American philatelist (1869–1956)

William Reynolds Ricketts (July 29, 1869 – October 14, 1956), of Forty Fort, Pennsylvania, was a philatelist who created the largest index of philatelic literature available during his lifetime. He was considered the "greatest philatelic indexer of all time." Ricketts was the son of R. Bruce Ricketts and Elizabeth Reynolds Ricketts, for whom Ricketts Glen State Park in Pennsylvania is named.

==Collecting interests==
Ricketts was primarily interested in philatelic literature and created two indexes: one for postage stamps, the other for philatelic literature. As part of his effort, he amassed one of the largest philatelic libraries in existence. In addition to collecting and indexing, Ricketts also wrote and published numerous articles on stamps and stamp collecting.

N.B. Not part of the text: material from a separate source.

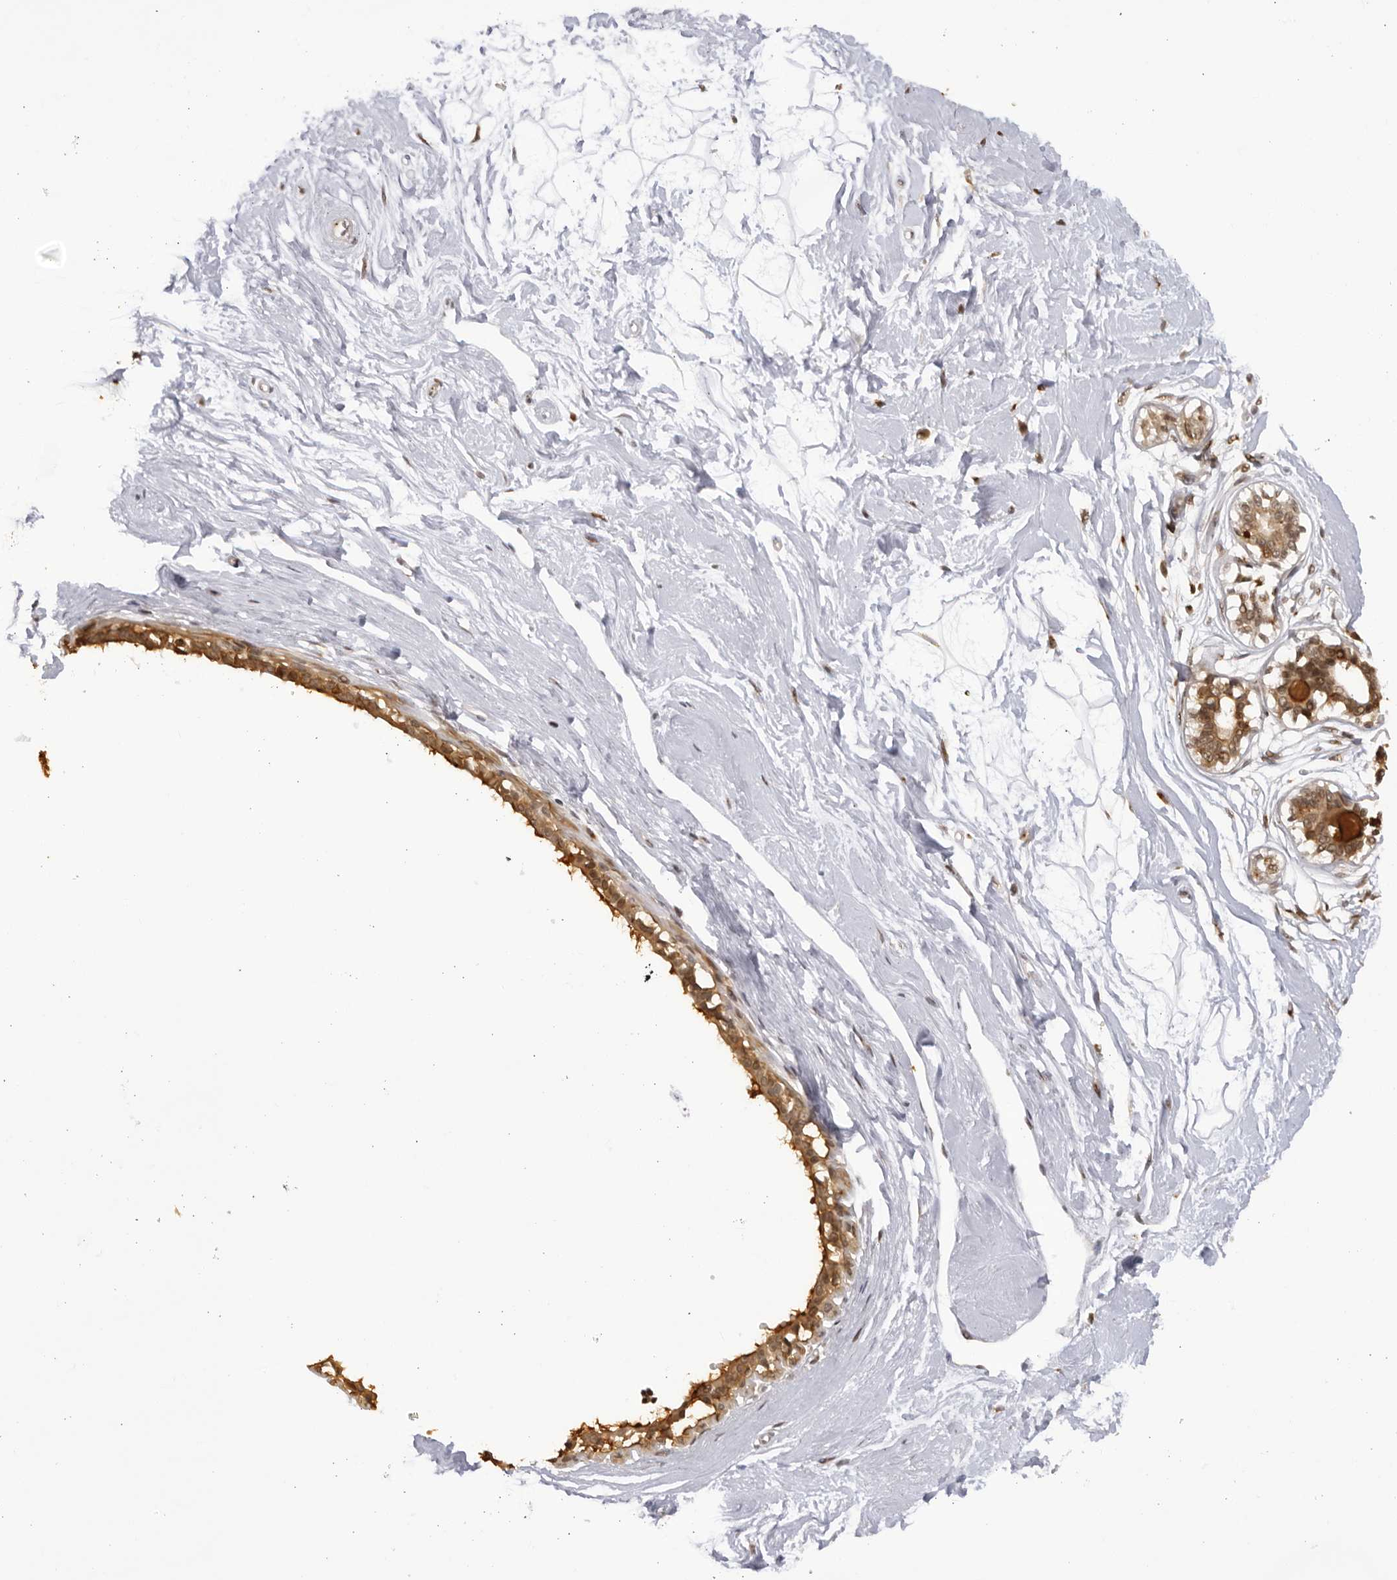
{"staining": {"intensity": "moderate", "quantity": ">75%", "location": "nuclear"}, "tissue": "breast", "cell_type": "Adipocytes", "image_type": "normal", "snomed": [{"axis": "morphology", "description": "Normal tissue, NOS"}, {"axis": "topography", "description": "Breast"}], "caption": "Immunohistochemical staining of unremarkable breast demonstrates moderate nuclear protein positivity in about >75% of adipocytes. The staining was performed using DAB (3,3'-diaminobenzidine) to visualize the protein expression in brown, while the nuclei were stained in blue with hematoxylin (Magnification: 20x).", "gene": "RASGEF1C", "patient": {"sex": "female", "age": 45}}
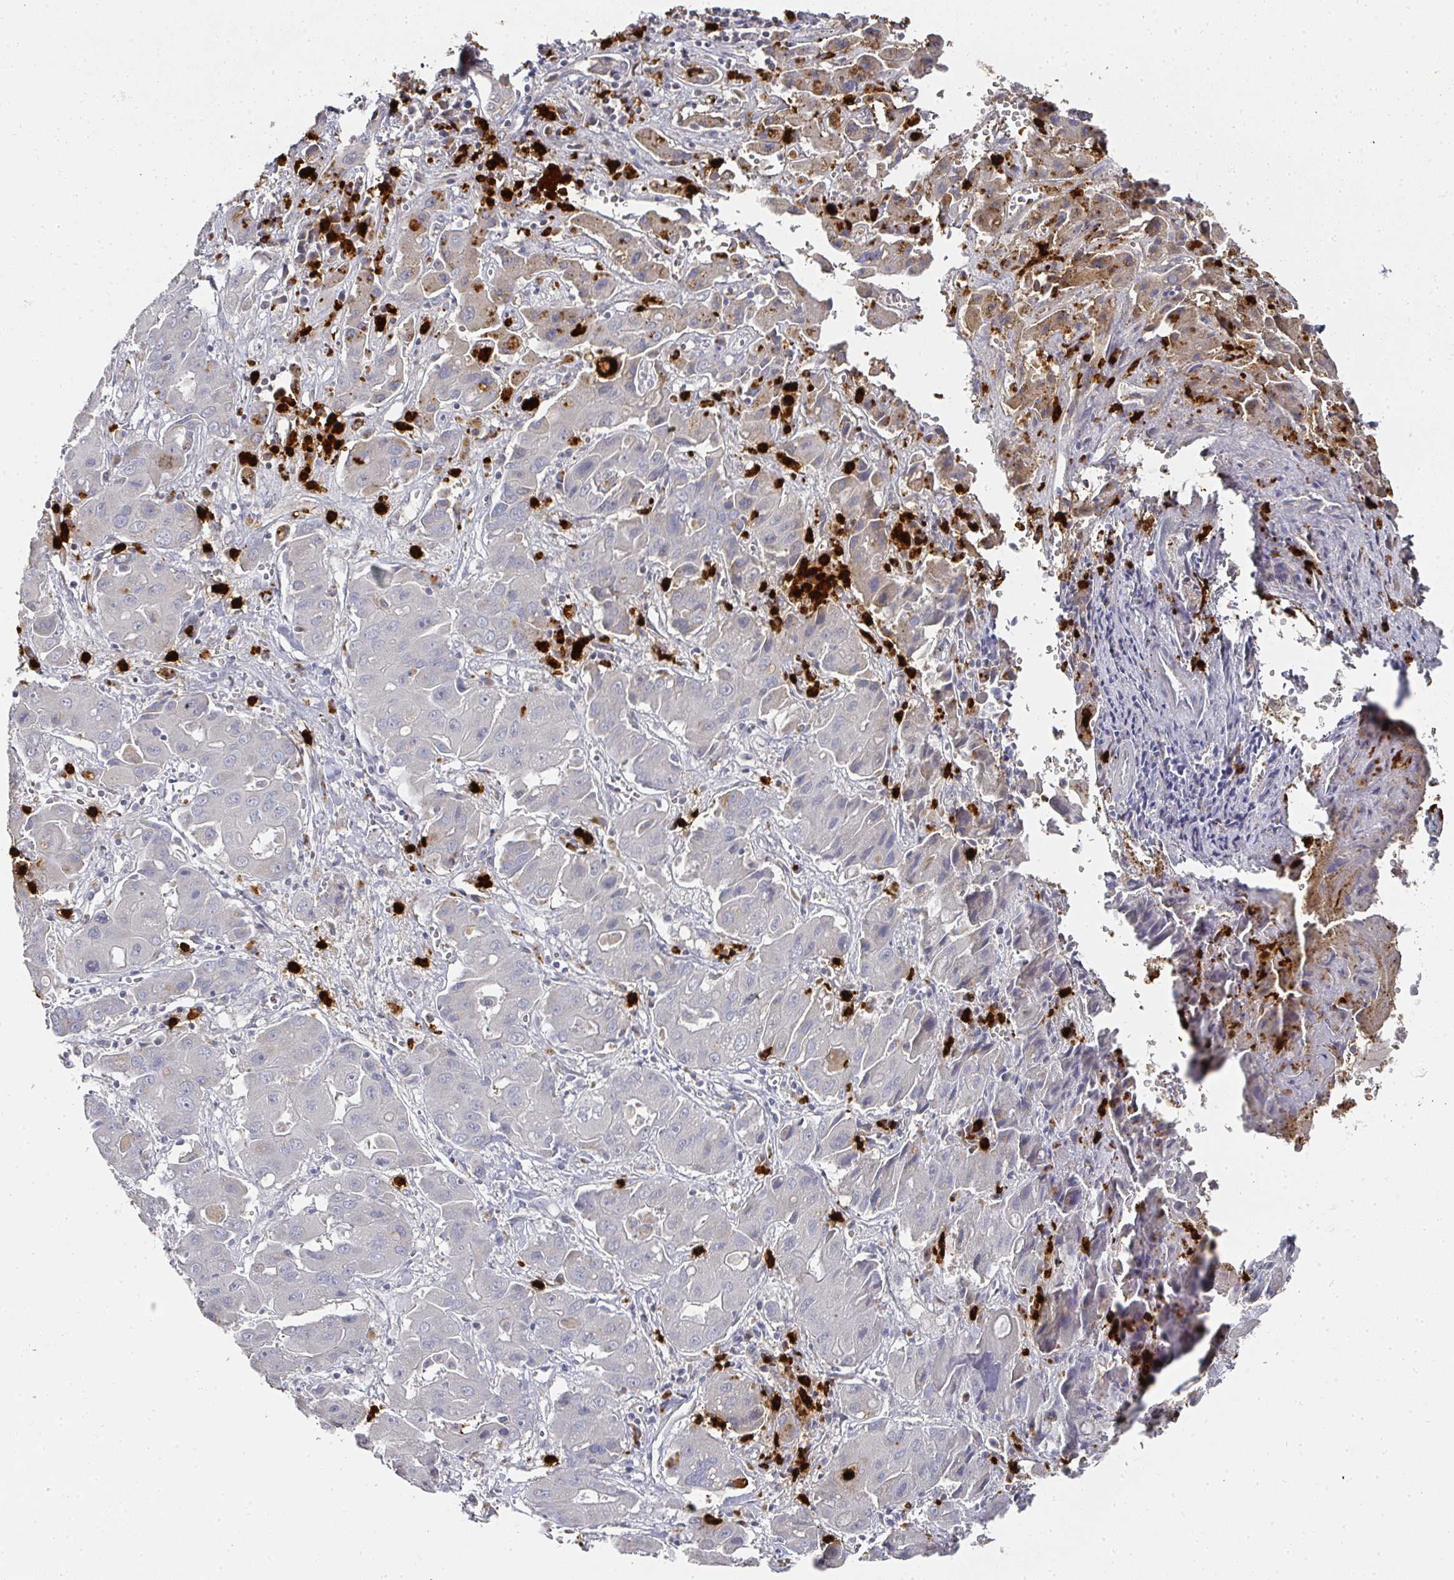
{"staining": {"intensity": "negative", "quantity": "none", "location": "none"}, "tissue": "liver cancer", "cell_type": "Tumor cells", "image_type": "cancer", "snomed": [{"axis": "morphology", "description": "Cholangiocarcinoma"}, {"axis": "topography", "description": "Liver"}], "caption": "A high-resolution image shows immunohistochemistry staining of liver cancer, which demonstrates no significant expression in tumor cells.", "gene": "CAMP", "patient": {"sex": "male", "age": 67}}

Indexes created by Ricketts were published, usually in small segments, in philatelic journals. However, his index was so huge that only a portion of his total index was ever published during his lifetime.

==Philatelic activity==
Ricketts was a member of the Collectors Club of New York to which he donated a large portion of the foreign language philatelic literature of his library. The American Philatelic Society started to publish his index, but eventually stopped because of its size, whereupon Ricketts discontinued work on the index.

==Honors and awards==
Ricketts signed the Roll of Distinguished Philatelists in 1921 and was named to the American Philatelic Society Hall of Fame in 1988.

==Legacy==
The largest portion of his library was purchased by George Townsend Turner who, in turn, donated most of it to the Smithsonian Institution, where it is now located in the National Postal Museum at Washington, D.C.